# Eclipse UML Plugin



## Wolfsbein (23. Oktober 2004)

Hallo

ich brauche ein UML Plugin für Eclipse (möglichst umsonst). Das von Omodo läuft unter Eclipse 3 nicht und die Together Community Edition von Borland unterstützt das Drucken nicht, was ich aber dringend brauche. Im Forum habe ich nichts entsprechendes gefunden. Hat irgendjemand einen Geheimtipp für mich? Danke.


----------



## AKST (23. Oktober 2004)

Hallo schaue dir doch mal objectif von microtool an. Die haben auch eine kostenlose Personal Edition (Eclipse-Edition) die halt nur im Singleuser Betrieb funktioniert aber ansonsten fast alle Features besitzt. Ich glaube die Anzahl der Diagramme ist auch beschränkt, aber schau selbst.
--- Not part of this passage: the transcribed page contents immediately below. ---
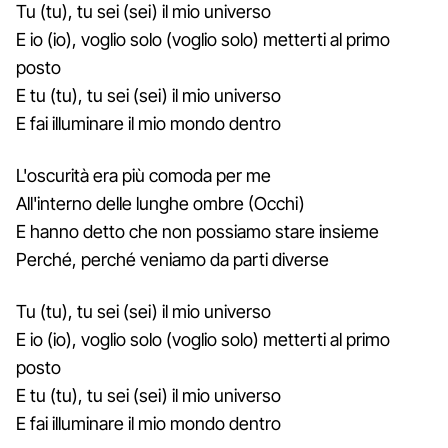
Tu (tu), tu sei (sei) il mio universo
E io (io), voglio solo (voglio solo) metterti al primo
posto
E tu (tu), tu sei (sei) il mio universo
E fai illuminare il mio mondo dentro
L'oscurità era più comoda per me
All'interno delle lunghe ombre (Occhi)
E hanno detto che non possiamo stare insieme
Perché, perché veniamo da parti diverse
Tu (tu), tu sei (sei) il mio universo
E io (io), voglio solo (voglio solo) metterti al primo
posto
E tu (tu), tu sei (sei) il mio universo
E fai illuminare il mio mondo dentro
http://www.microtool.de/objectif/de/index.asp


----------



## Thomas Darimont (23. Oktober 2004)

Muss es unbedingt Eclipse sein?
http://argouml.tigris.org/

Gruß Tom


----------



## Wolfsbein (23. Oktober 2004)

Ich kenne ArgoUML und neheme es auch her. Nur wünscht die Uni, dass es als Eclipse-Plugin läuft. ObjectiF werde ich mir mal anschauen.


----------



## Thomas Darimont (23. Oktober 2004)

...und wie wärs damit ;-)
http://argo2ecore.sourceforge.net/

oder hiermit:
http://www.eclipse.org/uml2/

oder:
http://www.objecteering.com/packaging_personal_edition.php

Gruß Tom


----------